Update : Oct. 29, 2012
ETFs are viewed in the US as regular index-tracking investment trusts. However, because many investors in Japan remain unacquainted with these products, the following is a simple explanation of the mechanism behind them.
For ETFs, management companies which create the product conduct an offering and issue ETF beneficiary certificates to investors who respond to such offering. This applies to both the initial offering conducting when establishing the investment trust and the continuous offering thereafter. The difference with regular investments trusts is that the investors responding to such offerings are primarily “portfolio managers (such as pension funds)” and “the securities company acting as a designated participant”. This is because general investors responding to the offering of a regular investment trust are contributing cash in exchange for beneficiary certificates, whereas in the case of ETFs, beneficiary certificates are only received when baskets of stocks which cause the ETF to track an indicator are contributed. (However, in the case of a cash-contribution ETF, such as an investment trust tracking the Nikkei 300 stock price index, beneficiary certificates are exchanged for contributions of cash.) This is called “ETF creation”.
Accordingly, because general investors are unable to participate in these offerings, they must instead purchase small lots of beneficiary certificates offered by participants in the offering through the TSE ETF market. Also, the portfolio manager that participated in the offering holds beneficiary certificates as a type of passive management for sale in the market in cases where conversion to cash is required. Furthermore, the securities company acting as a designated participant conducts arbitrage trading with equities and index futures using the ETF beneficiary certificates it holds.
The clear separation between investors which acquired large amounts of beneficiary certificates through the offering and general investors who acquire small lots of beneficiary certificates through the market is another feature of ETFs. Also, by employing this method, ETFs do not need to purchase stocks after gathering small amounts of funds like a regular investment trust, thus lowering management costs and reducing tracking errors.
Furthermore, ETF beneficiary certificates are exchangeable for stock baskets which include trust assets. In such case, through a mechanism which is the completely opposite of the offering (creation), a portfolio manager or designated participant securities company which holds an equivalent amount of beneficiary certificates brings a specified amount of those to the management company and exchanges them for stock. This is called “ETF exchange”. (The designated participant securities company serves an important role in the ETF mechanism. During both offering (creation) and exchange, entrustment of stock baskets and issue of beneficiary certificates is always conducted through the designated participant. The designated participant is designated by the management company and the participant’s name is included in the Securities Registration Statement, etc. as an entity which handles offering.)

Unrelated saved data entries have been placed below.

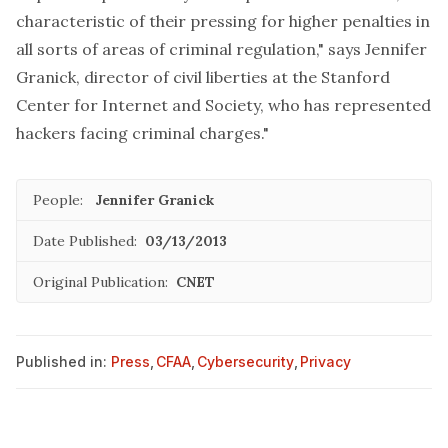
characteristic of their pressing for higher penalties in
all sorts of areas of criminal regulation," says Jennifer
Granick, director of civil liberties at the Stanford
Center for Internet and Society, who has represented
hackers facing criminal charges."
People:
Jennifer Granick
Date Published:
03/13/2013
Original Publication:
CNET
Published in:
Press
,
CFAA
,
Cybersecurity
,
Privacy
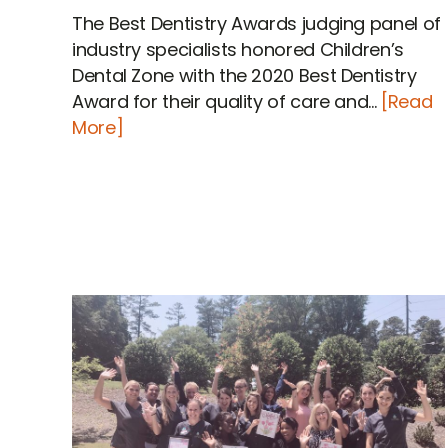
The Best Dentistry Awards judging panel of
industry specialists honored Children’s
Dental Zone with the 2020 Best Dentistry
Award for their quality of care and...
[Read
More]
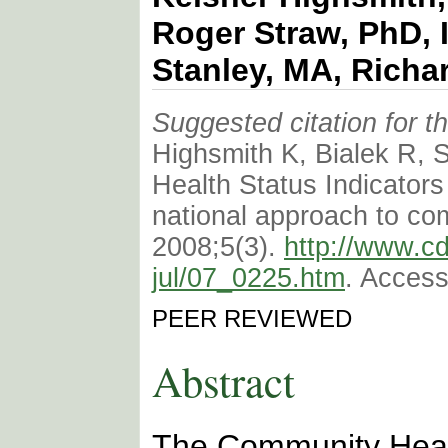
Roger Straw, PhD, 
Stanley, MA, Richa
Suggested citation for thi
Highsmith K, Bialek R, 
Health Status Indicators
national approach to co
2008;5(3).
http://www.c
jul/07_0225.htm
. Access
PEER REVIEWED
Abstract
The Community Healt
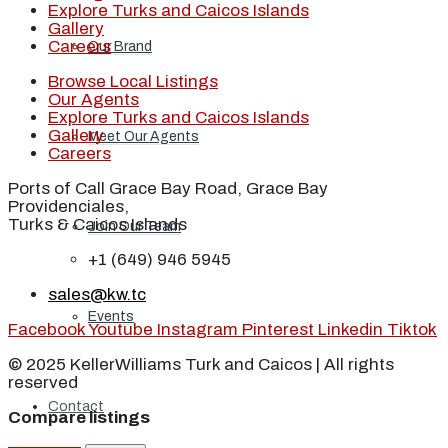
Explore Turks and Caicos Islands
Gallery
Careers
Our Brand
Browse Local Listings
Our Agents
Explore Turks and Caicos Islands
Gallery
Meet Our Agents
Careers
Ports of Call Grace Bay Road, Grace Bay
Providenciales,
Turks & Caicos Islands
Join Our Team
+1 (649) 946 5945
sales@kw.tc
Events
Facebook
Youtube
Instagram
Pinterest
Linkedin
Tiktok
© 2025 KellerWilliams Turk and Caicos | All rights
reserved
Contact
Compare listings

Also, it is important to note that foreign ETFs differ from domestic ETFs in that there are some cases where creation and exchange cannot be conducted in Japan.
The ETF market is made up of the secondary market and the issuance market.
The secondary market for ETFs is a market in which ETF beneficiary certificates are freely traded in small lots between an unspecified number of investors. The market’s liquidity is publicly released in the form of the daily trading volume.
In the secondary market for ETFs, there may be cases where sufficient liquidity cannot be supplied for the large order trading demands of institutional investors conducting transactions on the scale of billions of yen.
It is in the other ETF market, the issuance market, that such investors can conduct creation/exchange of large lots of beneficiary certificates and execute trades which exceed the scale of the secondary market’s trading volume.
In this way, it can be said that ETF liquidity requires support from not only the daily trading volume on the secondary market, but also the large transactions from creation/exchange in the issuance market.
(*Actual figures regarding ETF creation/exchange can be found in Securities Registration Statements, etc.)